REQUEST: Could you reproduce the lines below from the one with "Term size, GO:0016050: 250 -> 60" through the one with "Hits in term, GO:0006260: 32 -> 24"? Keep both ends and add nothing.

** SOURCE INFORMATION follows **

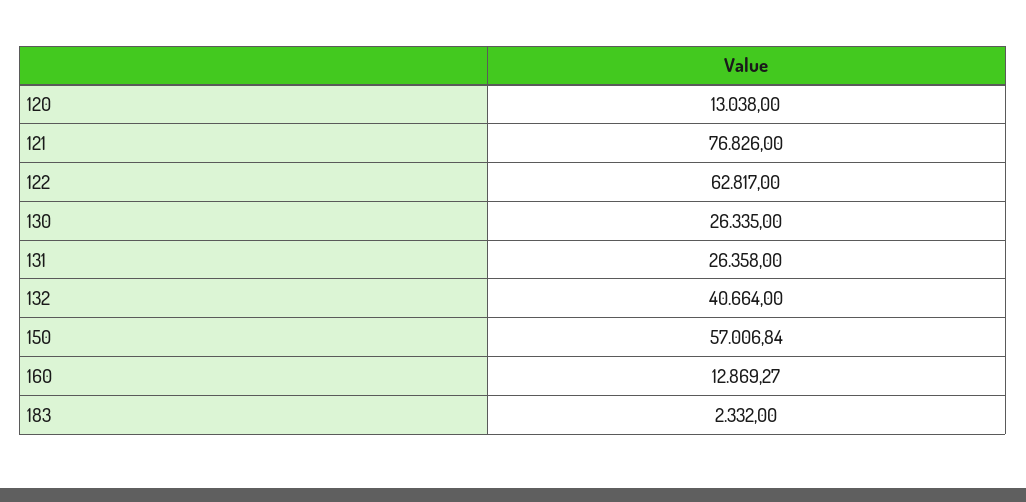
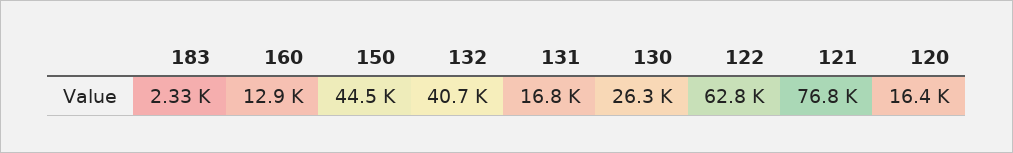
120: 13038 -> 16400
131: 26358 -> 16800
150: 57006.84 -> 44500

** End of SOURCE INFORMATION **
** SOURCE INFORMATION follows **

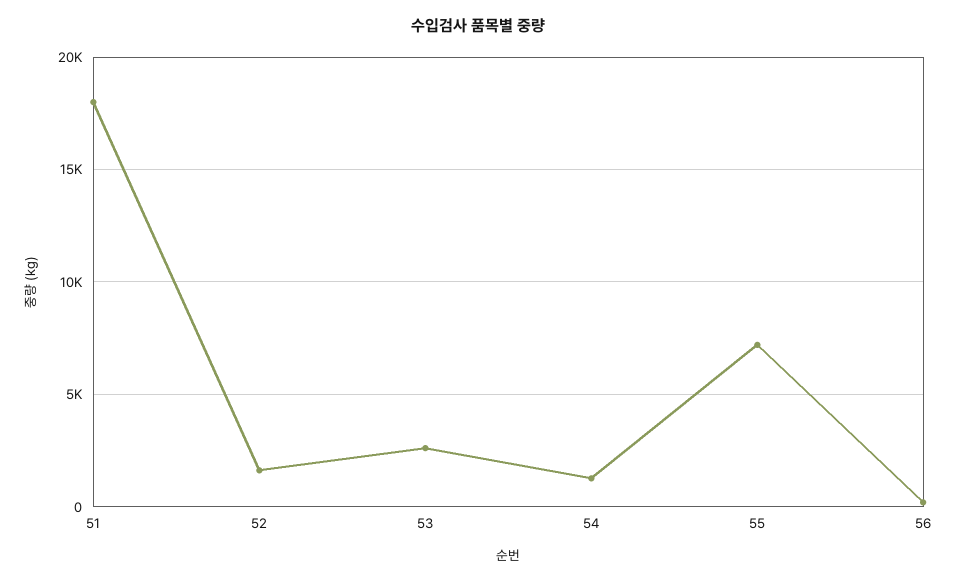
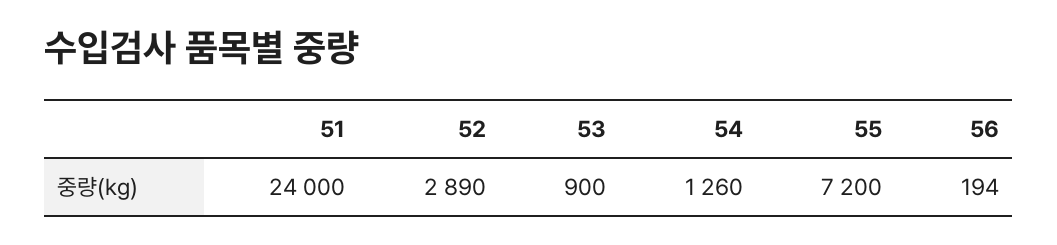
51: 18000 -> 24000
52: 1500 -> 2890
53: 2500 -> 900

** End of SOURCE INFORMATION **
** SOURCE INFORMATION follows **

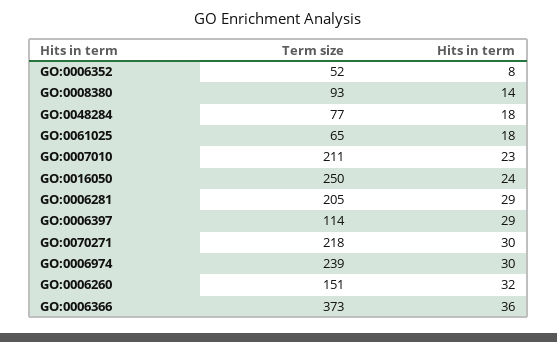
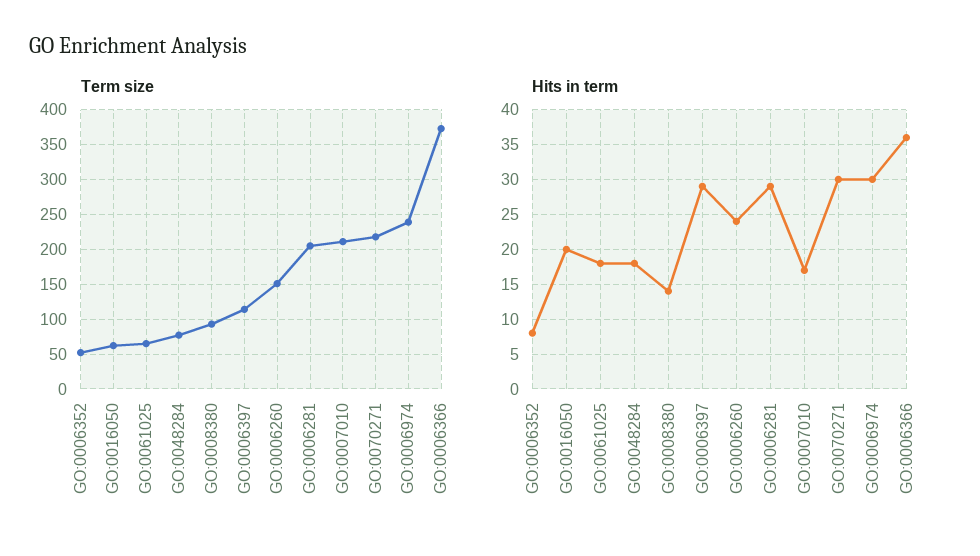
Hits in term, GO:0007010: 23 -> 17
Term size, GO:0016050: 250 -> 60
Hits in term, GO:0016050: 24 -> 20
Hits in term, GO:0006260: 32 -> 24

** End of SOURCE INFORMATION **

SOLUTION FOR THIS PROBLEM:
Term size, GO:0016050: 250 -> 60
Hits in term, GO:0016050: 24 -> 20
Hits in term, GO:0006260: 32 -> 24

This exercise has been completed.